There are some other small points of contention, the game lacks any form of lock-on for example. That coupled with a camera that can get a little too close behind the character and you get some bothersome moments trying to see what you are doing. Other than that, there isn't much else to hold against the game. All these issues are ones that could feasibly be righted in a future update, but we can't give points for that. The problems this game has all feel like they could have been fixed with another few months in the oven, but this is the game we got and all in all, it's not bad. Underneath all of these performance issues, it might even be great.

Sometimes, The Truth Isn't Good Enough

Robin entering Harley Quinn's "party"
Click to enlarge

The combat is satisfying, the characters are fun and interesting, and the story is good if a bit short in some places. The game is simply let down by technical hitches, problems that feel like they should have gone out with the last generation. Making games is obviously hard and there will always be challenges, there isn't going to be a day when suddenly games just stop having bugs and technical problems. It's just the particular way that this game stumbles feels very 2015, very last-gen, and beneath the evident talent that the game's creators display in the excellent combat and narrative design.

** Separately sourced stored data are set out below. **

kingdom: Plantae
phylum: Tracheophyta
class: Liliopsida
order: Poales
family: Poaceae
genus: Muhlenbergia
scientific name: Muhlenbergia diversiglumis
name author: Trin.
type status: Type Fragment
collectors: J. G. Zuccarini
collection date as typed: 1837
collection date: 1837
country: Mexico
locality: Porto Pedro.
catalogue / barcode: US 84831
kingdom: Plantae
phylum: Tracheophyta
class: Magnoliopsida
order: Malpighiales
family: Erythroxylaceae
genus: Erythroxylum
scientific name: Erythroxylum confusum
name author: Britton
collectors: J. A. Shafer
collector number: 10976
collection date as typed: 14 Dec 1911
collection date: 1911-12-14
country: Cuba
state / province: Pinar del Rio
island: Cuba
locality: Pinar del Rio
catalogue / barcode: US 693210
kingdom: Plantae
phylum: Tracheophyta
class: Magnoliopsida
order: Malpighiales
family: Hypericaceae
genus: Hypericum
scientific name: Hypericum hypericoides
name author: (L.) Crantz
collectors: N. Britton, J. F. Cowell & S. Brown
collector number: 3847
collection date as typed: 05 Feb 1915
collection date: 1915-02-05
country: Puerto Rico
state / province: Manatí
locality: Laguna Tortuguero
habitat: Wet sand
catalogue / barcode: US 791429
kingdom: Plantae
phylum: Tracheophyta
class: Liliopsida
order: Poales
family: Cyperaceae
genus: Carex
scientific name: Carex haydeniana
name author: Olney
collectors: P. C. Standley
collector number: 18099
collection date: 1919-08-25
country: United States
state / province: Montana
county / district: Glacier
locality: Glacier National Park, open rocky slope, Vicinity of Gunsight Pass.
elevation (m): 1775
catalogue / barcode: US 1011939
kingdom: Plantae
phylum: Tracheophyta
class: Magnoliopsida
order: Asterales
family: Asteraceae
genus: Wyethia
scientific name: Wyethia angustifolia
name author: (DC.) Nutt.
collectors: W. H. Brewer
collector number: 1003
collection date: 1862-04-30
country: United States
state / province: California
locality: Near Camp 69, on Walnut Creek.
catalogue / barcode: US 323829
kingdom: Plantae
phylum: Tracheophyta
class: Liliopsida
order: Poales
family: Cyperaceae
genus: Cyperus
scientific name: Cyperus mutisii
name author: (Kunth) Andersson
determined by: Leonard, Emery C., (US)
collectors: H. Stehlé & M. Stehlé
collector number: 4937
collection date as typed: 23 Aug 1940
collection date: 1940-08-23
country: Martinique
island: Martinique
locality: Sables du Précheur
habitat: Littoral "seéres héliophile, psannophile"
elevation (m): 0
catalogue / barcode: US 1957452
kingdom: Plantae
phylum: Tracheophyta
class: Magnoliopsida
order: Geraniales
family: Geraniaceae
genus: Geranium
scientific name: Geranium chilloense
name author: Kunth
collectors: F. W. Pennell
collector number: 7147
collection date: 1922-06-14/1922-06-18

Seemingly, I was quite lucky. That colleague I mentioned earlier detailed his experience with the game to me, and it sounds like he had a much worse time than I did, despite playing on the same console. Where I had the occasion frame dip or texture pop-in, he experienced massive drops in the frame rate during cutscenes, combat, and other crucial parts of the game. This makes reviewing the game tricky for me because, despite my relatively smooth experience with the game, I cannot guarantee the same for others. There is such a fantastic game in here, but it has some issues that need to be ironed out first.

For big-time fans of Batman stories, I can give this game a wholehearted recommendation. Maybe not on day one, but I would be surprised if the problems in this game are not rectified in short order. For others, folks who aren't as interested in the comics or the characters, this could be hit or miss for you. The heart of Gotham Knights is truly great, a fun open-world co-op game and an excellent action experience when it is firing on all cylinders. However, the risk of the engine stalling and the game stuttering to a halt might be too much for all but the most devoted fans.

7/10

Reviewed on PlayStation 5. Code provided by the publisher.